I am adding a new TMA-specific Tips page,
courtesy of Carl Huster. Your contributions are welcome. (Nov 2, 1998).
PISCES allows you to regrid on several parameters, typically
doping. Actually, early manuals probably went overboard with the
doping regridding. It's more important to regrid the channel and
the depletion layers than the actual junction location (well, at
least for MOSFETs). Turns out that you can regrid on an arbitrary
box if you simply omit the regrid criteria (e.g. DOPING,
POTENTIAL). You usually need to specify SMOOTH=1 to get well
formed triangles, but there are cases where you are better off
without it. (7/98)
My favorite undocumented TCAD trick is the "!" in SUPREM4,
which allows you to execute a shell command from within SUPREM4.
Scott Irving (National) used this to call S3 in order to
do a sheet resistance extraction in S4. My typical application
is to remove files to make sure they aren't there.
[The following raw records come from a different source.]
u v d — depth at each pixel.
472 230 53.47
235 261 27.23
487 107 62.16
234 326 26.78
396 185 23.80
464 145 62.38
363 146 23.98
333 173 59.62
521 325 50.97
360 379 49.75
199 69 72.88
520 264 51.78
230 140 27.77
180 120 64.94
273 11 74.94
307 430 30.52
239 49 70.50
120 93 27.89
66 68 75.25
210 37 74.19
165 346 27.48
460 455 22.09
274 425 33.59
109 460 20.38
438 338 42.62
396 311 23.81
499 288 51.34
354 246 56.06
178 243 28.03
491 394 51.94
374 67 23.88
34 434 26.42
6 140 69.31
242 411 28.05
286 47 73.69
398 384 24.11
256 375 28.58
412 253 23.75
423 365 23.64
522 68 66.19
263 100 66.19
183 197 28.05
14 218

In S4,
you can save the structure at every time step during an
oxidation. This can be useful for very slow oxidations, such
as a stress-dependent LOCOS simulation. Also useful if the
program crashes during an oxidation. "dump=1" saves after
every time step; the default prefix for the saved structures is
"s", and the rest of the file name will be the elapsed time,
e.g., s000000.002. Before you execute this, you might want to
remove the structures from previous runs:
! remove s000*
diffus time=100 temp=900 wet dump=1
Turns out that SILVACO has extended this capability to other
programs within Deckbuild/VWF with SYSTEM. This is not well
documented, but I find it highly useful. (5/12/98).
I used to close PISCES log files by opening up new dummy
log files. Atlas allows "log off" to close a file. But beware
of a recent discovery of mine: while running deckbuild on a Sun,
and remotely executing Atlas on an HP, an extract failed because
the extract started before the log file was closed. (4/21/98).
Silvaco has lots of very nice example files that you can
load and run in deckbuild. Tip: just load the file, and rather
than running it, jump to the tonyplot statements and simply
execute them. Loading the examples also loads the results! (4/21/98).
It's possible to do "physical" extracts in Atlas, as long as
you first save the structure, and then specify the structure file.
By default, Atlas loads the last log file. Now, once you know
that, you can extract the inversion layer thickness, which is handy
for comparing to your grid spacing. Here is an example:
output flowlines
save outf=lin.sol -- no quotes here
extract init inf="lin.sol" -- quotes here
extract name="i50" x.val from curve(depth,impurity="Current Flow" \
material="Silicon" mat.occno=1 x.val=0) where y.val=0.5
extract name="i90" x.val from curve(depth,impurity="Current Flow" \
material="Silicon" mat.occno=1 x.val=0) where y.val=0.1
extract name="i99" x.val from curve(depth,impurity="Current Flow" \
material="Silicon" mat.occno=1 x.val=0) where y.val=0.01
The above extracts the depth where 50, 90 and finally 99% of the
current flows. The extraction is done at x=0, which was the center
of the channel in my example (4/21/98).